There are a lot of Easter eggs, and it reminds me of something that I learned at Women's Wear. The most successful stories were the ones where the subject of the piece didn't know that they had been had by the writer, but everyone else read between the lines and realized that that person had just been ridiculed. That informs my sensibility when I'm writing headlines for my stories or helping fine-tune coverlines — there's a lot of double entendre and lots of winking.
Do you have an all-time favorite coverline?
"Bourgeois? Moi?" is up there. But then there's another one that we came up with for a story that John Brodie wrote: "Mommy, Are We Rich?" All of these cover lines, by the way, are meant to be read out loud, like charades. You should be acting them out for your friends and family.
What about all-time favorite stories you've written or edited, throughout your career?
When I was at Women's Wear, one of the toughest stories I had to report was about Anna Wintour becoming artistic director of Condé Nast. We had gotten a tip that the announcement was coming, which was fairly monumental for Condé Nast and for the industry. I had called my best source at Condé, and this person told me, "Don't worry about it. We can talk in the morning. Nothing's going to break." And of course, that night, Eric Wilson broke the news in the New York Times, and we felt totally caught off guard. The piece I had to work on was a signature of The Observer, which is the second-day interpretation story — somehow, I had to work all my sources the day after that story broke and get a piece that would do right by Women's Wear and put the whole thing into context. It resulted in one of my favorite leads of a story that I've ever written, which really, Jim Fallon came up with.
At W, I remember a piece that Nell Scovell wrote at the height of the James Comey hearings about how, for the first time, a man was getting the treatment of skepticism that women usually receive when they act as whistleblowers or raise the alarm about something. It felt like a very powerful story, not just because it was timely and it wasn't the kind of piece that you would typically see in a lifestyle title, but because it was written by this great, gifted writer who's mainly known for comedy writing but who has incredible emotional depth.
And at Town and Country, one of my recent favorites is the Save Venice story that Christopher Bollen wrote. It's such a great marriage of words and images, thanks to the tireless work of one of our photo editors, Nelida Mortensen.
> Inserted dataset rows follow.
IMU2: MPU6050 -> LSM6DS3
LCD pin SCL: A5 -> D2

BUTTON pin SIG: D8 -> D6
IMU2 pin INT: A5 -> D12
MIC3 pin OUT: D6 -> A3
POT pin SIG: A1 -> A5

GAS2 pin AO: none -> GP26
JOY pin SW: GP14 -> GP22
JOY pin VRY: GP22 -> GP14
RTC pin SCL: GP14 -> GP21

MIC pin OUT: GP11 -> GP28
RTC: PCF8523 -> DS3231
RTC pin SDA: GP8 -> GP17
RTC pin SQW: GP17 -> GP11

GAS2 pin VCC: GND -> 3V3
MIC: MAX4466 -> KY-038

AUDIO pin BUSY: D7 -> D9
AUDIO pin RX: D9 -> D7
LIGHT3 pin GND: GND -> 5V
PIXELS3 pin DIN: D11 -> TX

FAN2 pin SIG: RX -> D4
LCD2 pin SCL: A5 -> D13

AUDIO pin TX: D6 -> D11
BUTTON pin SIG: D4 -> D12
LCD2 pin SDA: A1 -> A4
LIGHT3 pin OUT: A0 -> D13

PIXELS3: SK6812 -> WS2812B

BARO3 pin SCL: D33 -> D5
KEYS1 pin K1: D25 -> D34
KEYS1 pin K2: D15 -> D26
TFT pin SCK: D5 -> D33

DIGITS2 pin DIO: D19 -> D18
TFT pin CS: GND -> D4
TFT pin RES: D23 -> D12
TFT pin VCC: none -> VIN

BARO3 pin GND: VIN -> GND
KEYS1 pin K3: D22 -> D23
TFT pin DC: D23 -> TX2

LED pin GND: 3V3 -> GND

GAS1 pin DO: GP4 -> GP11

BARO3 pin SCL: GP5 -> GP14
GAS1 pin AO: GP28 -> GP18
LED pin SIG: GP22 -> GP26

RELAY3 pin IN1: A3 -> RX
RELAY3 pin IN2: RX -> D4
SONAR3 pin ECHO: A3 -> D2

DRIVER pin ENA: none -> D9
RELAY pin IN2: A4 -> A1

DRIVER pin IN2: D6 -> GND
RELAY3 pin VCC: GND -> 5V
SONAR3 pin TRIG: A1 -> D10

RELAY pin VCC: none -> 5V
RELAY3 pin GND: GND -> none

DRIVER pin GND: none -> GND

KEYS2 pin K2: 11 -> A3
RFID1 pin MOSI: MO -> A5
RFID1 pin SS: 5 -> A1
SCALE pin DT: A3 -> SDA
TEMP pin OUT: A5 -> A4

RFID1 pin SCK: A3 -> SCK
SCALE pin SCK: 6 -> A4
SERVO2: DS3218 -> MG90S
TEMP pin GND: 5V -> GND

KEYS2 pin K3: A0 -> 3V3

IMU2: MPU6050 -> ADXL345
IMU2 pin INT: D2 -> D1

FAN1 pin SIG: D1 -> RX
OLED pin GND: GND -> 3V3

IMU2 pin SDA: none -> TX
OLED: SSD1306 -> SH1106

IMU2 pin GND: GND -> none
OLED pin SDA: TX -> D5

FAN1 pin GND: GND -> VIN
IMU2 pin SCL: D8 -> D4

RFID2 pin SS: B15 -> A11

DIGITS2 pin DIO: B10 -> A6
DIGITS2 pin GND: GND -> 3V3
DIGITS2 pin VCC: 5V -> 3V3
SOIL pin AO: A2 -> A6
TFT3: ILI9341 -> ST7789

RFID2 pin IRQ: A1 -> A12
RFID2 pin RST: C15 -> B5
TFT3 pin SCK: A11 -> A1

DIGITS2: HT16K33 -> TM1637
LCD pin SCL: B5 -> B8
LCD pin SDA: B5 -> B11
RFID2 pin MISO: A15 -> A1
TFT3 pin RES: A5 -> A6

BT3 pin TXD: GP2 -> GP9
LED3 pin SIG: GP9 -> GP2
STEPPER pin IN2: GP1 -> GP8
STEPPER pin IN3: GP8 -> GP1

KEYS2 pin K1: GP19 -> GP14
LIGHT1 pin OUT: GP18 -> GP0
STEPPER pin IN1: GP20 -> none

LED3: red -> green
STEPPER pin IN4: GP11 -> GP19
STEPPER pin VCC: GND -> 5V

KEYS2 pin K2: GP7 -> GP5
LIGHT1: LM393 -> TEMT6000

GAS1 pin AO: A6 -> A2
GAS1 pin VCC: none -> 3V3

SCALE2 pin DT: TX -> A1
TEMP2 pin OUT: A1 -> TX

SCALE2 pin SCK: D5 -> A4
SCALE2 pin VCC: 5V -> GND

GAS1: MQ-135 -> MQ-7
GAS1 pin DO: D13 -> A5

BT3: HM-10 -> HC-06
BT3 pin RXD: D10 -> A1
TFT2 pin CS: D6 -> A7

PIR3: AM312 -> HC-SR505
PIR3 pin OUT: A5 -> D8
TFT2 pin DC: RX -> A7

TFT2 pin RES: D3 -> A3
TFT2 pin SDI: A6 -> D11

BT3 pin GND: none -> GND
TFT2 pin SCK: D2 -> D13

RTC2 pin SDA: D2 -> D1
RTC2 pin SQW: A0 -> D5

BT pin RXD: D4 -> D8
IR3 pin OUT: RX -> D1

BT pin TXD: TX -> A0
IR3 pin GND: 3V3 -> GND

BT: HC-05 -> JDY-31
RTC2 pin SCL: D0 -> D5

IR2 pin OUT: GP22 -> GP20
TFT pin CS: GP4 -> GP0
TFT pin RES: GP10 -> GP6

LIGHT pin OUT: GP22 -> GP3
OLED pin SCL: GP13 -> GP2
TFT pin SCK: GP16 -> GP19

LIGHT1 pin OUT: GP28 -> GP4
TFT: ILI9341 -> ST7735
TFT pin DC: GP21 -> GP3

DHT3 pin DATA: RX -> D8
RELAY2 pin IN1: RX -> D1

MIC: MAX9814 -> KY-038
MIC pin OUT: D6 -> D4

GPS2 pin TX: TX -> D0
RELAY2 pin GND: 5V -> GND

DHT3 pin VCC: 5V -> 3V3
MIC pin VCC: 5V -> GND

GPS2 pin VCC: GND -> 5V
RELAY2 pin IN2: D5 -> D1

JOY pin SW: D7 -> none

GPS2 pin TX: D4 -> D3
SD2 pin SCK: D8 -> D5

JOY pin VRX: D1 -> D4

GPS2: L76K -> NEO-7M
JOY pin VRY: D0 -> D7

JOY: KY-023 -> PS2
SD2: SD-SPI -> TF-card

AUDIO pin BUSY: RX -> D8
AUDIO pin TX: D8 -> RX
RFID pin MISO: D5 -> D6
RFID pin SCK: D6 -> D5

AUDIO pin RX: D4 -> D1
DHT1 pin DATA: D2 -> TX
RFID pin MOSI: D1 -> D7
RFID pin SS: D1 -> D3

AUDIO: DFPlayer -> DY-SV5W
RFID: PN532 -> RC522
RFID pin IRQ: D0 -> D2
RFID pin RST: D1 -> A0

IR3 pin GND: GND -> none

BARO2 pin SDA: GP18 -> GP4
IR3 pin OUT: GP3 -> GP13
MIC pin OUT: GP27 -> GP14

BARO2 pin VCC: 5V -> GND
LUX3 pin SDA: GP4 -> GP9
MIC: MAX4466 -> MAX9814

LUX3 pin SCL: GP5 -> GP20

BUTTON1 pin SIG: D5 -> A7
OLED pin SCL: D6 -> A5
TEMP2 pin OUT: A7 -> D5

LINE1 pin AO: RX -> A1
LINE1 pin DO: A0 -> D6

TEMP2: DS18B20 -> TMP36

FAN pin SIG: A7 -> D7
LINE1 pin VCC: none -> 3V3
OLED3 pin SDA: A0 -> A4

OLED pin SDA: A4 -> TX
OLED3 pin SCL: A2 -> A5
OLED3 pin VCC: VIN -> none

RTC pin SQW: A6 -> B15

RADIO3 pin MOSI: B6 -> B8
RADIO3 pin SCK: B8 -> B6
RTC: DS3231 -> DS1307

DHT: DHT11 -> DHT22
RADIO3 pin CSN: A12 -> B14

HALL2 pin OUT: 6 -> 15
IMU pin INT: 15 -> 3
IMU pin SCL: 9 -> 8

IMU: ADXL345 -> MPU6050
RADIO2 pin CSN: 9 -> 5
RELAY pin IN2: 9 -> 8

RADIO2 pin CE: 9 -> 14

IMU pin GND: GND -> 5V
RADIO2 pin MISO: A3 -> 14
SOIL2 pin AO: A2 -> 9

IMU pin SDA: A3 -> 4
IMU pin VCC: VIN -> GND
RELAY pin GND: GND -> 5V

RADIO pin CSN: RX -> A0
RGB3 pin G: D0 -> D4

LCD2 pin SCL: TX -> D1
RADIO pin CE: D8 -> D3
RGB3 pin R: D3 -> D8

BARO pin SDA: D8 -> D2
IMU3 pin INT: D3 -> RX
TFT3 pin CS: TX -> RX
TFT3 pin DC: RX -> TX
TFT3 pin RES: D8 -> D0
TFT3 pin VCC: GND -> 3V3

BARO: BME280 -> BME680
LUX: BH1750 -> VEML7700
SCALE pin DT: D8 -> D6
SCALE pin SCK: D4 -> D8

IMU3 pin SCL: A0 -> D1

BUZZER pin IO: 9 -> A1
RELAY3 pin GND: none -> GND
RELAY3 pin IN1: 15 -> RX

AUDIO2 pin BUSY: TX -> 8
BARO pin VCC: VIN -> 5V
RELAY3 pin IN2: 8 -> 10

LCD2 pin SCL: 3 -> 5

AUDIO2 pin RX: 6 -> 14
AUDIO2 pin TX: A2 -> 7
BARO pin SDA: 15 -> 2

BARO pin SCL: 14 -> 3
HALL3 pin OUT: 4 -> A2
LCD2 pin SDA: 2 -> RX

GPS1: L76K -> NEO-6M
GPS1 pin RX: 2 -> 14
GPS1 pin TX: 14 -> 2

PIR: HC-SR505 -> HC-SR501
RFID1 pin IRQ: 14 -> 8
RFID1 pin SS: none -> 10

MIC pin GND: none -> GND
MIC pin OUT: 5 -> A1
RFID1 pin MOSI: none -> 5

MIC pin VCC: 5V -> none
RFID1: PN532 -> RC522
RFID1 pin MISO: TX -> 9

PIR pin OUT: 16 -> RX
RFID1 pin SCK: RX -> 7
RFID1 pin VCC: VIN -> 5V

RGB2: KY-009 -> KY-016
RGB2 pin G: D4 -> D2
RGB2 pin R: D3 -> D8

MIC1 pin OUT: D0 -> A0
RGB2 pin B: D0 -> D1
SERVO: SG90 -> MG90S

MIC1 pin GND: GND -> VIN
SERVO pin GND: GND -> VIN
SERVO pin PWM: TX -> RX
I knew that Christopher would write a beautiful poem to a city he's always loved, I just didn't expect it to be as weirdly prescient as it was. We published that story online when Italy was beginning to shut down because of the coronavirus — suddenly, it took on a whole new meaning.
As someone who, through their work, has seen fashion from so many different points of views, what's interesting to you about the industry right now?
Fashion publishing is especially relevant right now, I think, because we're all on an IV drip of terrible headlines and news. Fashion publishing offers a distraction, a relief, a respite. It offers the calm of beauty. I can't think of a time when that could be more valuable than the present, precisely because we're so bombarded by terrible news elsewhere. It's nice sometimes to get lost in a fashion story and fantasize for a little, even if we're reading New York Times alerts simultaneously.
The fashion industry, I think, is going through a reckoning unlike anything it's ever experienced. There have been other times in history when calamity has struck and it's been one of the most creative periods for creative people to do great work. I don't know that fashion is going to stop because of coronavirus — I think it's only going to find more ways of becoming interesting, and it might become more weird. I'm looking forward to whatever that looks like and I'm looking forward to a period where there are more eccentrics around than there have been until recently, when everything felt so corporatized and clean. If we get more shows by young designers that are whimsical and wacky, that's great.
This interview has been edited and condensed for clarity.